RBS finalises Asset Protection Scheme agreement

by Gill Montia

Story link: RBS finalises Asset Protection Scheme agreement

The Treasury has published details of its final agreement with Royal Bank of Scotland (RBS) regarding the bank’s participation in the Asset Protection Scheme (APS).

Ministers say the agreement gives the taxpayer a “much-improved position” compared to the initial deal announced in February.

The final terms of the agreement, which effectively leave the bank 84% state-owned, are:

An increased first loss of £60 billion (including impairments already identified by RBS) to be borne by RBS.

A reduced asset pool of £282 billion based on RBS’s balance sheet as of 31 December 2008.

An up-front capital injection of £25.5 billion.

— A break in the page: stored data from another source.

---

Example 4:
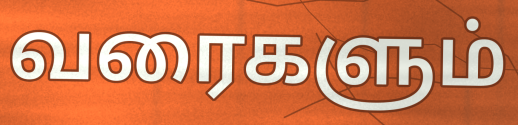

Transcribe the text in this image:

வரைகளும்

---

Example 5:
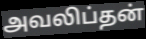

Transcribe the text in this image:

அவலிப்தன்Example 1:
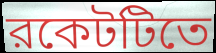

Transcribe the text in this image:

রকেটটিতে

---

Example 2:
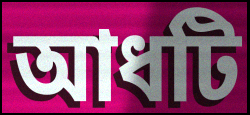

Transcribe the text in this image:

আধটি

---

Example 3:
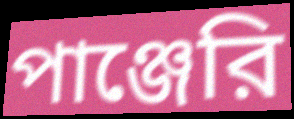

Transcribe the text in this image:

পাঞ্জেরি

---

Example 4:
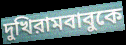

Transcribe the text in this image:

দুখিরামবাবুকে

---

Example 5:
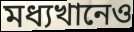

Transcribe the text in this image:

মধ্যখানেওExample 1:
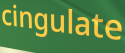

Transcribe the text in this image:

cingulate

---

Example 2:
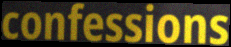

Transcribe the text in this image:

confessions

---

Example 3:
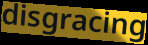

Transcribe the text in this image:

disgracing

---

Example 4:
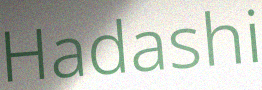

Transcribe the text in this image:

Hadashi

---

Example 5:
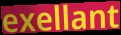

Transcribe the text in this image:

exellant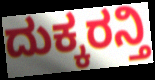
ದುಕ್ಕರನ್ತಿ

An annual fee of £0.7 billion for the first three years and £0.5 billion thereafter.

A potential exit fee, if RBS should leave the APS, of the larger of £2.5 billion or 10% of the actual capital relief provided by the APS less any annual fees already paid.

Removal of the undertaking, agreed by RBS in February, to forego for up to five years certain tax losses and allowances – this was estimated at a value of between £9 billion and £11 billion in RBS’s accounts.

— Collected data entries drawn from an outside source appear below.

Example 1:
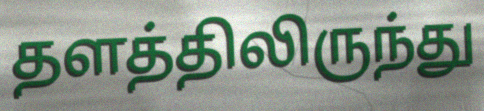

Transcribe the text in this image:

தளத்திலிருந்து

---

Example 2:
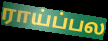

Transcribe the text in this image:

ராய்ப்பல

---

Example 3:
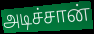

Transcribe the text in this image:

அடிச்சான்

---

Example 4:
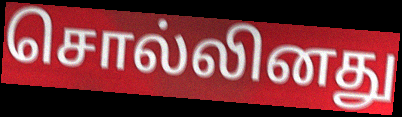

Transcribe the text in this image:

சொல்லினது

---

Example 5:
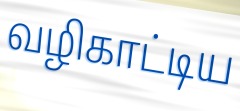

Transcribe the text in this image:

வழிகாட்டிய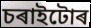
চৰাইটোৰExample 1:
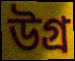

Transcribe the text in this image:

উগ্ৰ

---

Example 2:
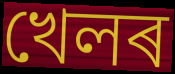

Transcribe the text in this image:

খেলৰ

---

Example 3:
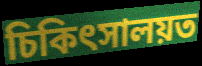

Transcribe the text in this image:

চিকিৎসালয়ত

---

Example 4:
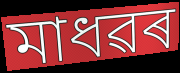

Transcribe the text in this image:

মাধৱৰ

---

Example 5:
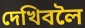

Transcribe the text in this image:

দেখিবলৈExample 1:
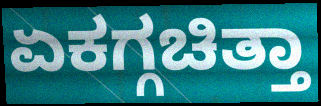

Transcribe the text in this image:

ಏಕಗ್ಗಚಿತ್ತಾ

In addition, the Government will provide a contingent capital commitment of £8 billion, only to be drawn down if RBS’s capital position should deteriorate sufficiently.

In return for the capital it is providing, including this contingent capital, the Government will receive a fee of 4% per year calculated on the basis of the unused capital commitment.

The bank will also pay the full operational costs of the Asset Protection Agency, which is being set up to protect taxpayers’ interests.

The agreement is subject to shareholder approval and State Aid approval from the European Commission.